Lisa Moore Reminds Us That October Isn’t All About Halloween
Every month has a mood, a feeling, some combination of memories, moments and nostalgia. You know it—you feel it—even if you’ve never really thought about it. To help encapsulate the moods of the months, we’re asking novelists to take on the calendar and evoke the feelings of each season through fiction, memoir or prose. Here, author of Something for Everyone and February, Lisa Moore, illustrates another month: October. See how other authors have represented your favourite months here.
I don’t know how I fell asleep, but I remember how I woke up. A black shape rose up in the radiance behind my eyelids. One of the horses had found me and was rising up on its hind legs. It would step on me.
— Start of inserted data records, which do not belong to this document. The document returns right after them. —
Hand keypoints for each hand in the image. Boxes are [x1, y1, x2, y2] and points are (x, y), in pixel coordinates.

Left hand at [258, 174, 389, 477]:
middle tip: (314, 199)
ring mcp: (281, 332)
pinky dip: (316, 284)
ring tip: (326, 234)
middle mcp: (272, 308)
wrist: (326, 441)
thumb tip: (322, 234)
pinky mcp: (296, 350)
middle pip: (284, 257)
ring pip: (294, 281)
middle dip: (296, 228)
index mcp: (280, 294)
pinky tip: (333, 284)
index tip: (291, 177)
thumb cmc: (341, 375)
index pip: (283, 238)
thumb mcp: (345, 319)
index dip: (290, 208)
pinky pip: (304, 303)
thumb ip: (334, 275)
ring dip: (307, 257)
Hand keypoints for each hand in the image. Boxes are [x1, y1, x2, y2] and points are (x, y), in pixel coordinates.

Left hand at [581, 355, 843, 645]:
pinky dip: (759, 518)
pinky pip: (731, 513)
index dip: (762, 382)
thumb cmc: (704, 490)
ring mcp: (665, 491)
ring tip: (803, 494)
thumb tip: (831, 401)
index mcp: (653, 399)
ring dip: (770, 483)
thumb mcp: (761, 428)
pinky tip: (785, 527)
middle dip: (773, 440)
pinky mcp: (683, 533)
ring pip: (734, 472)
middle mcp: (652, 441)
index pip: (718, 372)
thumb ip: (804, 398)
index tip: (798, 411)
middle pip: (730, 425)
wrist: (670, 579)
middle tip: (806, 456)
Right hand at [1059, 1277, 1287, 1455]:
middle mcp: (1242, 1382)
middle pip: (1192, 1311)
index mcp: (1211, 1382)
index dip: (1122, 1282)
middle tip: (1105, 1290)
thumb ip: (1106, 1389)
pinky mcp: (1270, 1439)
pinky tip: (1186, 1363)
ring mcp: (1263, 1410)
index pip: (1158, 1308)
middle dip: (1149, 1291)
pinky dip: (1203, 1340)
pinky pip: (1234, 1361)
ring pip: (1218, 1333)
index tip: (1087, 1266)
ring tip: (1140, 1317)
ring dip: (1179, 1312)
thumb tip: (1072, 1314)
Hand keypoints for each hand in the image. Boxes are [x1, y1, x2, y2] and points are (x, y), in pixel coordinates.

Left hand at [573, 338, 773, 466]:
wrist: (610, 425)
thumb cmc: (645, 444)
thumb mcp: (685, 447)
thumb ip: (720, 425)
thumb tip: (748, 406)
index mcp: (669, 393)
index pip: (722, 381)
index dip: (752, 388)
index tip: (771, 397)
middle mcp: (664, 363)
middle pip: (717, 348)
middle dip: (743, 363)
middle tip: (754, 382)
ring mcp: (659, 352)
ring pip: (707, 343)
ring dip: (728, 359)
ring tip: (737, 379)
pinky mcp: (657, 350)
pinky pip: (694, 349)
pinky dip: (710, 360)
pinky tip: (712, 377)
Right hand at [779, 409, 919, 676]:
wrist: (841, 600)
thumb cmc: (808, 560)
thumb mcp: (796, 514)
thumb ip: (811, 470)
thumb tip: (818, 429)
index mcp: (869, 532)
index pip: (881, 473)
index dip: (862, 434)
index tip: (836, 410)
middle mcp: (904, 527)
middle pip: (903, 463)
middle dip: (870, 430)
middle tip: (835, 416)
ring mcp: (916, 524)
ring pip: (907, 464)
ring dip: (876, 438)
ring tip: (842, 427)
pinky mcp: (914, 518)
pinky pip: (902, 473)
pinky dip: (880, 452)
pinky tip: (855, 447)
Only, I was on the other side of the fence around where the horses grazed. It was October, and the afternoon had turned hot. I’d lain down in the long, prickly hay to look at the sky over Bell Island, red streaked and amber and violet, getting dark already. I had felt the hard prickle of the dead grass sticking up through my heavy sweater—then I didn’t. Sometimes it’s important to remember the last sensation before it all goes away. I could smell a mineral tang that meant there might be frost that night. Things could turn like that. I had loved horses, but I was already forgetting that love.
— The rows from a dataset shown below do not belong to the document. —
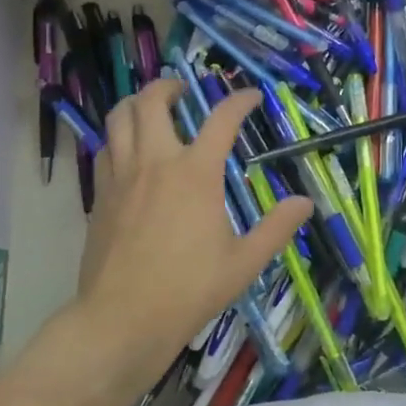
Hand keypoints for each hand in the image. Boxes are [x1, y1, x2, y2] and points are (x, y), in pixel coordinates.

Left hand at [72, 78, 310, 385]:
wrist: (121, 319)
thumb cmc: (188, 290)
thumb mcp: (243, 263)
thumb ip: (276, 228)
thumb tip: (305, 202)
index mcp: (195, 173)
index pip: (221, 119)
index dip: (240, 101)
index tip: (251, 96)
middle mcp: (156, 162)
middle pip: (153, 101)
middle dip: (169, 86)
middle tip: (183, 92)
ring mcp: (122, 175)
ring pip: (119, 117)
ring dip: (136, 103)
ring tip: (151, 109)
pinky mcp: (100, 195)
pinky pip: (105, 148)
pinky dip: (118, 137)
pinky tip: (128, 151)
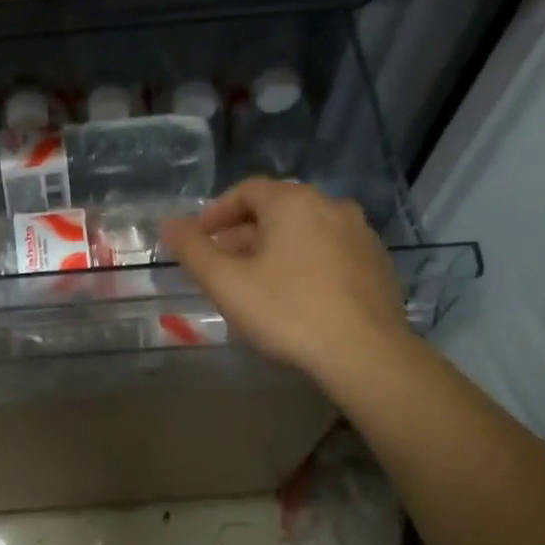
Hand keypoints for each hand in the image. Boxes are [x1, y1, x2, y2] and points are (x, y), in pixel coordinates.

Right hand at [161, 180, 408, 381]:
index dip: (215, 214)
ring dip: (274, 250)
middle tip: (221, 267)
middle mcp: (331, 206)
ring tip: (255, 284)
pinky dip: (304, 264)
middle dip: (242, 235)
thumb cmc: (287, 311)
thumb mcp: (226, 283)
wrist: (364, 353)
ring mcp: (360, 234)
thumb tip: (167, 224)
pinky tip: (295, 297)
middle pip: (276, 210)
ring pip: (304, 232)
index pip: (246, 191)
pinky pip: (329, 252)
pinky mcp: (377, 264)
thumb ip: (192, 250)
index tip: (197, 241)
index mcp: (294, 202)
There was a boy standing over me. A silhouette. I had to blink him out of the sunspots, squint to see him. His shadow was what woke me. He was a black shape with a pink fire all over his shoulders and down the sides of his arms and between his legs, because he stood at the top of the steep hill and the sun was out over the ocean but still high enough to hit him directly on the back—pow—eating at the edges of his hair, all the way down to his sneakers.
This was Antoine. I knew him—sort of. I’d seen him around. It’s hard to say what I knew.
He was a foster kid from Labrador, staying at the bungalow on the hill with all the rows of red earth where they grew cabbages. He didn’t belong there, but he didn’t seem to mind. It was clear he belonged somewhere. But everything he belonged to was a thousand miles away. I had never been more than 10 miles away from everything that mattered to me.
He got my phone number.
He got it because I gave it to him.
Antoine phoned for the first time a week later and asked me if I knew who it was I was talking to.
I said I didn’t know.
He asked me to guess. But I couldn’t guess, so he told me.
Then he called every day. He figured out when we had supper, and he called after that. He’d call and say hello and nothing else. There was nothing to say, but it was also impossible to get off the phone.
Sometimes I asked if he was still there. He would say that he was.
I was 12, and he was the same age—but I recognized that he was in love with me. The silence stirred me. It was hot and angry and tidal. And the stirring was new…or newish. But the silence could just as easily go flat—become boring. It was a matter of staying on the phone until the flatness twisted back into a foreign, physical longing that thumped through the receiver of the phone: mine for him, his for me.
All I knew was that I’d awakened and he was stretching to the sky and all around him the sun burned hard. I would picture that when I lay in the five o’clock darkness of October, upstairs on my mother’s side of my parents’ bed because I needed privacy.
They had dark blue wallpaper with a raised velveteen pattern. I touched it with my fingertips while we were on the phone, and sometimes it sent shivers. The bedspread was synthetic and shone in the gloaming of wanting to touch.